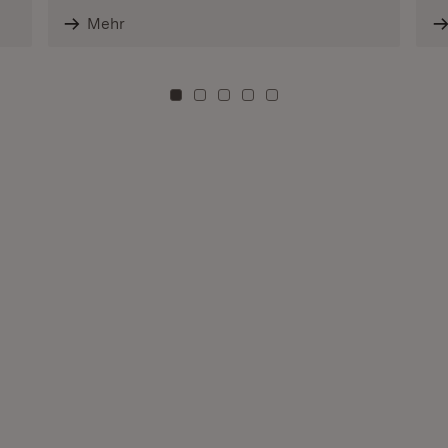
Mehr
Zu Kachel: 0
Zu Kachel: 3
Zu Kachel: 6
Zu Kachel: 9
Zu Kachel: 12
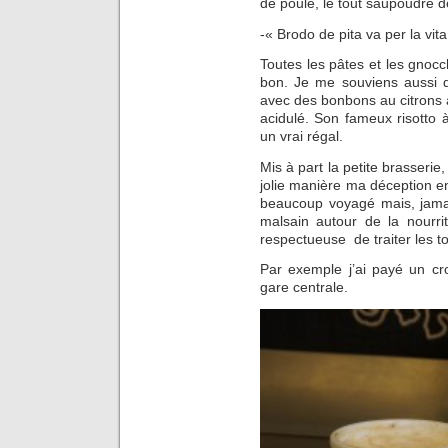
de poule, le tout saupoudré 
-« Brodo de pita va per la vita
Toutes les pâtes et les gnocchi
bon. Je me souviens aussi d’
avec des bonbons au citrons à 
acidulé. Son fameux risotto à
un vrai régal.
Mis à part la petite brasserie
jolie manière ma déception en 
beaucoup voyagé mais, jamai
malsain autour de la nourri
respectueuse de traiter les t
Par exemple j’ai payé un cr
gare centrale.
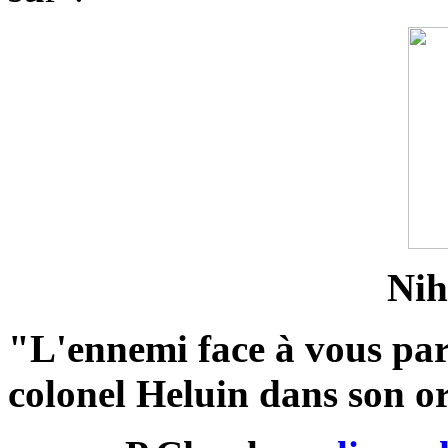
Nih
"L'ennemi face à vous part
colonel Heluin dans son o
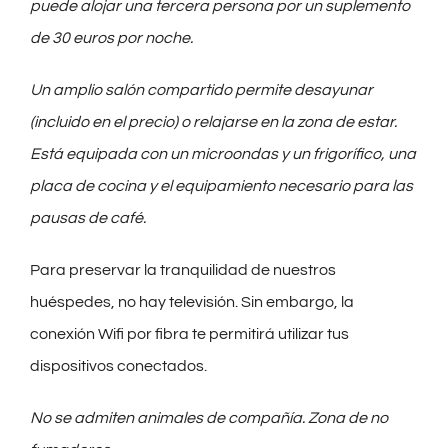
puede alojar una tercera persona por un suplemento
de 30 euros por noche.
Un amplio salón compartido permite desayunar
(incluido en el precio) o relajarse en la zona de estar.
Está equipada con un microondas y un frigorífico, una
placa de cocina y el equipamiento necesario para las
pausas de café.
Para preservar la tranquilidad de nuestros
huéspedes, no hay televisión. Sin embargo, la
conexión Wifi por fibra te permitirá utilizar tus
dispositivos conectados.
No se admiten animales de compañía. Zona de no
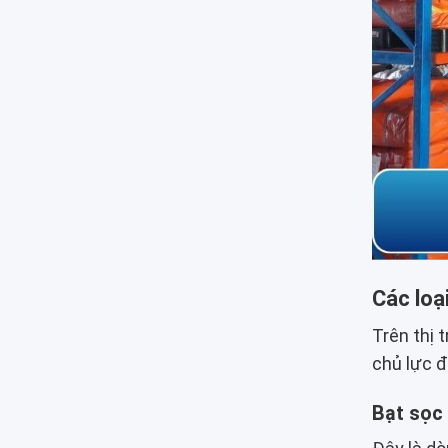
Các loạ
Trên thị 
chủ lực đ
Bạt sọc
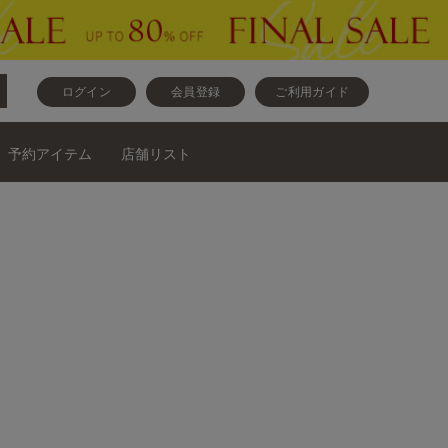
ログイン
会員登録
ご利用ガイド
予約アイテム
店舗リスト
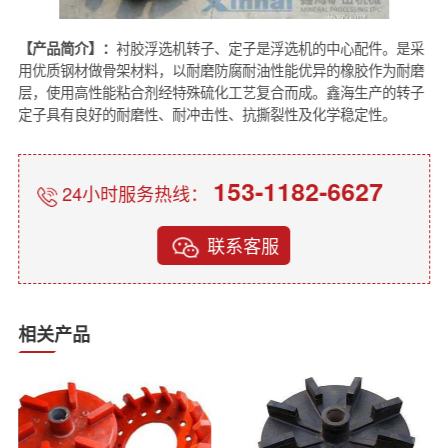
【产品简介】：
衬胶浮选机转子、定子是浮选机的中心配件。是采
用优质钢材做骨架材料，以耐磨防腐耐油性能优异的橡胶作为耐磨
层，使用高性能粘合剂经特殊硫化工艺复合而成。鑫海生产的转子
定子具有良好的耐磨性、耐冲击性、抗撕裂性及化学稳定性。
153-1182-6627
24小时服务热线：
联系客服
相关产品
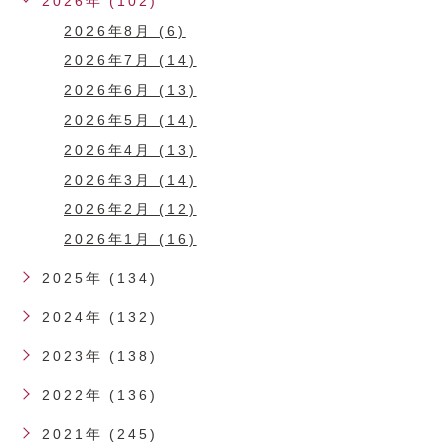
2026年 (102)
2026年8月 (6)
2026年7月 (14)
2026年6月 (13)
2026年5月 (14)
2026年4月 (13)
2026年3月 (14)
2026年2月 (12)
2026年1月 (16)
2025年 (134)
2024年 (132)
2023年 (138)
2022年 (136)
2021年 (245)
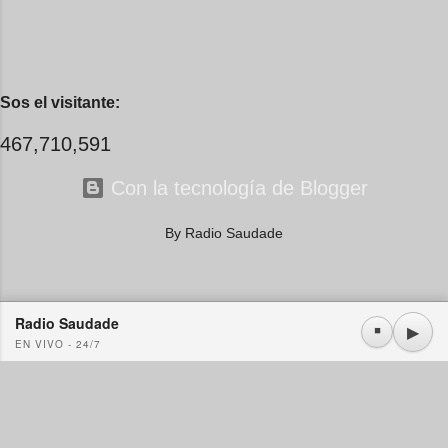
Sos el visitante:
467,710,591
Con la tecnología de Blogger
By Radio Saudade
Radio Saudade
Usamos cookies propias y de terceros. Si continúa navegando consideramos que acepta su
▶
⏹
EN VIVO - 24/7
uso.
OK
Más información
|
Y más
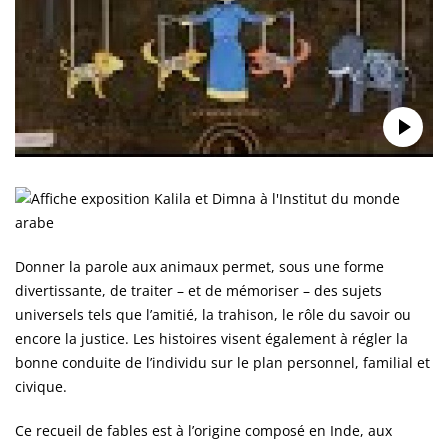
Donner la parole aux animaux permet, sous une forme
divertissante, de traiter – et de mémoriser – des sujets
universels tels que l’amitié, la trahison, le rôle du savoir ou
encore la justice. Les histoires visent également à régler la
bonne conduite de l’individu sur le plan personnel, familial et
civique.
Ce recueil de fables est à l’origine composé en Inde, aux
------
◆ What you will do ◆
Write out the text read from all the records again, putting "Seite" wherever "Kachel" appears and changing nothing else. Leave out the pictures.

◆ Result of this task ◆
Mehr
Zu Seite: 0
Zu Seite: 3
Zu Seite: 6
Zu Seite: 9
Zu Seite: 12
de poule, le tout saupoudré 
-« Brodo de pita va per la vita
Toutes les pâtes et les gnocchi
bon. Je me souviens aussi d’
avec des bonbons au citrons à 
acidulé. Son fameux risotto à
un vrai régal.
Mis à part la petite brasserie
jolie manière ma déception en 
beaucoup voyagé mais, jamai
malsain autour de la nourri
respectueuse de traiter les t
Par exemple j’ai payé un cr
gare centrale.
Nih
"L'ennemi face à vous part
colonel Heluin dans son o
puede alojar una tercera persona por un suplemento
de 30 euros por noche.
Un amplio salón compartido permite desayunar
(incluido en el precio) o relajarse en la zona de estar.
Está equipada con un microondas y un frigorífico, una
placa de cocina y el equipamiento necesario para las
pausas de café.
Para preservar la tranquilidad de nuestros
huéspedes, no hay televisión. Sin embargo, la
conexión Wifi por fibra te permitirá utilizar tus
dispositivos conectados.
No se admiten animales de compañía. Zona de no
Các loạ
Trên thị 
chủ lực đ
Bạt sọc
ログイン
会員登録
ご利用ガイド
予約アイテム
店舗リスト
【产品简介】：
衬胶浮选机转子、定子是浮选机的中心配件。是采
用优质钢材做骨架材料，以耐磨防腐耐油性能优异的橡胶作为耐磨
层，使用高性能粘合剂经特殊硫化工艺复合而成。鑫海生产的转子
定子具有良好的耐磨性、耐冲击性、抗撕裂性及化学稳定性。
153-1182-6627
24小时服务热线：
联系客服
相关产品
2026年 (102)
2026年8月 (6)
2026年7月 (14)
2026年6月 (13)
2026年5月 (14)
2026年4月 (13)
2026年3月 (14)
2026年2月 (12)
2026年1月 (16)
2025年 (134)
2024年 (132)
2023年 (138)
2022年 (136)
2021年 (245)
Sos el visitante:
467,710,591
Con la tecnología de Blogger
By Radio Saudade
Radio Saudade
Usamos cookies propias y de terceros. Si continúa navegando consideramos que acepta su
▶
⏹
EN VIVO - 24/7
uso.
OK
Más información
|
Y más
Donner la parole aux animaux permet, sous une forme
divertissante, de traiter – et de mémoriser – des sujets
universels tels que l’amitié, la trahison, le rôle du savoir ou
encore la justice. Les histoires visent également à régler la
bonne conduite de l’individu sur le plan personnel, familial et
civique.
Ce recueil de fables est à l’origine composé en Inde, aux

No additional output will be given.